▶ [Task brief]
Lay out the text read from all of the records below as a single JSON list of strings, with one string per line, skipping blank lines and leaving out the pictures.

▶ [Data to use]
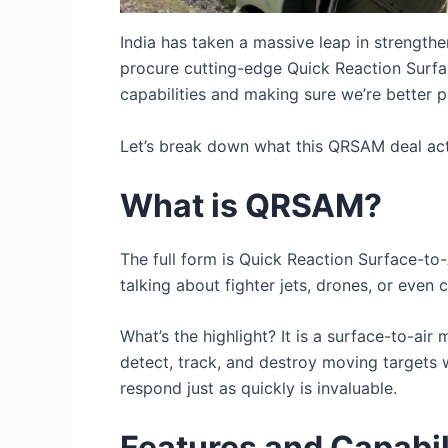
India has taken a massive leap in strengthen
procure cutting-edge Quick Reaction Surfa
capabilities and making sure we’re better p
Let’s break down what this QRSAM deal act
What is QRSAM?
The full form is Quick Reaction Surface-to-A
talking about fighter jets, drones, or even c
What’s the highlight? It is a surface-to-ai
detect, track, and destroy moving targets 
respond just as quickly is invaluable.
Features and Capabi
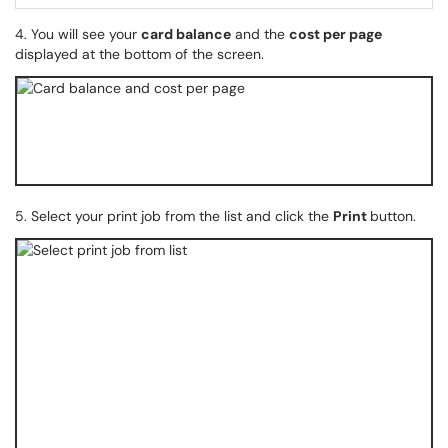
4. You will see your
card balance
and the
cost per page
displayed at the bottom of the screen.
5. Select your print job from the list and click the
Print
button.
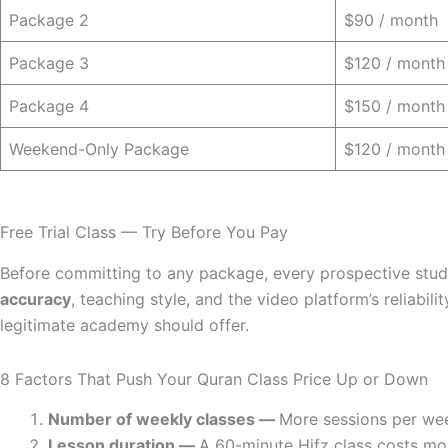
Package 2
$90 / month
Package 3
$120 / month
Package 4
$150 / month
Weekend-Only Package
$120 / month
Free Trial Class — Try Before You Pay
Before committing to any package, every prospective stu
accuracy
, teaching style, and the video platform’s reliabi
legitimate academy should offer.
8 Factors That Push Your Quran Class Price Up or Down
Number of weekly classes —
More sessions per wee
Lesson duration —
A 60-minute Hifz class costs mor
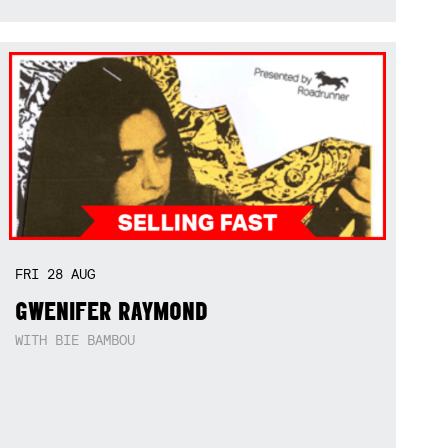
FRI
28
AUG
GWENIFER RAYMOND
WITH BIE BAMBOU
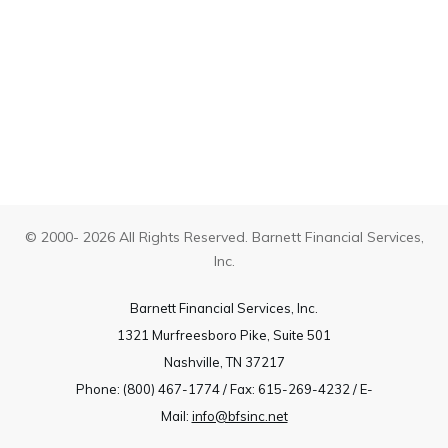
© 2000- 2026 All Rights Reserved. Barnett Financial Services,
Inc.
Barnett Financial Services, Inc.
1321 Murfreesboro Pike, Suite 501
Nashville, TN 37217
Phone: (800) 467-1774 / Fax: 615-269-4232 / E-
Mail:
info@bfsinc.net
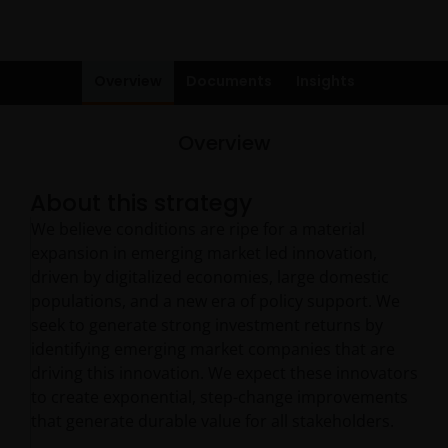
Overview
Documents
Insights
Overview
About this strategy
We believe conditions are ripe for a material
expansion in emerging market led innovation,
driven by digitalized economies, large domestic
populations, and a new era of policy support. We
seek to generate strong investment returns by
identifying emerging market companies that are
driving this innovation. We expect these innovators
to create exponential, step-change improvements
that generate durable value for all stakeholders.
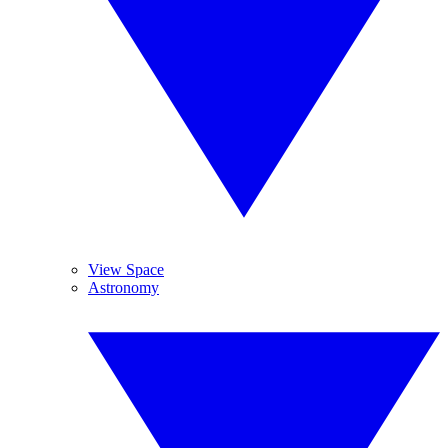
View Space
Astronomy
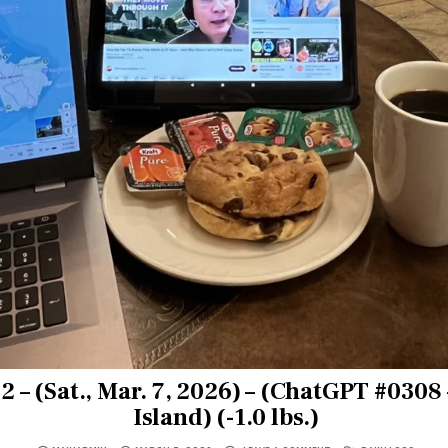
 – (Sat., Mar. 7, 2026) – (ChatGPT #0308
Island) (-1.0 lbs.)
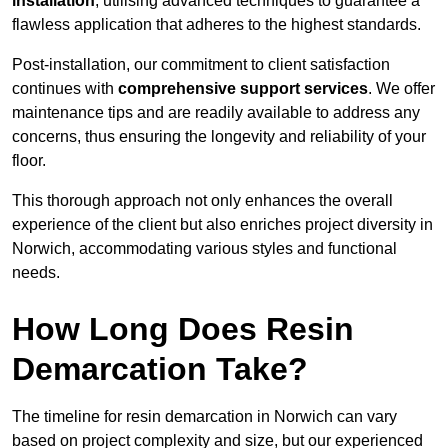
installation
, utilising advanced techniques to guarantee a
flawless application that adheres to the highest standards.
Post-installation, our commitment to client satisfaction
continues with
comprehensive support services
. We offer
maintenance tips and are readily available to address any
concerns, thus ensuring the longevity and reliability of your
floor.
This thorough approach not only enhances the overall
experience of the client but also enriches project diversity in
Norwich, accommodating various styles and functional
needs.
How Long Does Resin
Demarcation Take?
The timeline for resin demarcation in Norwich can vary
based on project complexity and size, but our experienced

▶ [Written reply]
[
  "India has taken a massive leap in strengthen",
  "procure cutting-edge Quick Reaction Surfa",
  "capabilities and making sure we’re better p",
  "Let’s break down what this QRSAM deal act",
  "What is QRSAM?",
  "The full form is Quick Reaction Surface-to-A",
  "talking about fighter jets, drones, or even c",
  "What’s the highlight? It is a surface-to-ai",
  "detect, track, and destroy moving targets ",
  "respond just as quickly is invaluable.",
  "Features and Capabi",
  "4. You will see your",
  "card balance",
  "and the",
  "cost per page",
  "displayed at the bottom of the screen.",
  "5. Select your print job from the list and click the",
  "Print",
  "button.",
  "Package 2",
  "$90 / month",
  "Package 3",
  "$120 / month",
  "Package 4",
  "$150 / month",
  "Weekend-Only Package",
  "$120 / month",
  "Free Trial Class — Try Before You Pay",
  "Before committing to any package, every prospective stu",
  "accuracy",
  ", teaching style, and the video platform’s reliabi",
  "legitimate academy should offer.",
  "8 Factors That Push Your Quran Class Price Up or Down",
  "Number of weekly classes —",
  "More sessions per wee",
  "Lesson duration —",
  "A 60-minute Hifz class costs mor",
  "FRI",
  "28",
  "AUG",
  "GWENIFER RAYMOND",
  "WITH BIE BAMBOU",
  "© 2000- 2026 All Rights Reserved. Barnett Financial Services,",
  "Inc.",
  "Barnett Financial Services, Inc.",
  "1321 Murfreesboro Pike, Suite 501",
  "Nashville, TN 37217",
  "Phone: (800) 467-1774 / Fax: 615-269-4232 / E-",
  "Mail:",
  "info@bfsinc.net",
  "Overview",
  "Documents",
  "Insights",
  "Overview",
  "About this strategy",
  "We believe conditions are ripe for a material",
  "expansion in emerging market led innovation,",
  "driven by digitalized economies, large domestic",
  "populations, and a new era of policy support. We",
  "seek to generate strong investment returns by",
  "identifying emerging market companies that are",
  "driving this innovation. We expect these innovators",
  "to create exponential, step-change improvements",
  "that generate durable value for all stakeholders.",
  "View Space",
  "Astronomy",
  " – (Sat., Mar. 7, 2026) – (ChatGPT #0308",
  "Island) (-1.0 lbs.)",
  "installation",
  ", utilising advanced techniques to guarantee a",
  "flawless application that adheres to the highest standards.",
  "Post-installation, our commitment to client satisfaction",
  "continues with",
  "comprehensive support services",
  ". We offer",
  "maintenance tips and are readily available to address any",
  "concerns, thus ensuring the longevity and reliability of your",
  "floor.",
  "This thorough approach not only enhances the overall",
  "experience of the client but also enriches project diversity in",
  "Norwich, accommodating various styles and functional",
  "needs.",
  "How Long Does Resin",
  "Demarcation Take?",
  "The timeline for resin demarcation in Norwich can vary",
  "based on project complexity and size, but our experienced"
]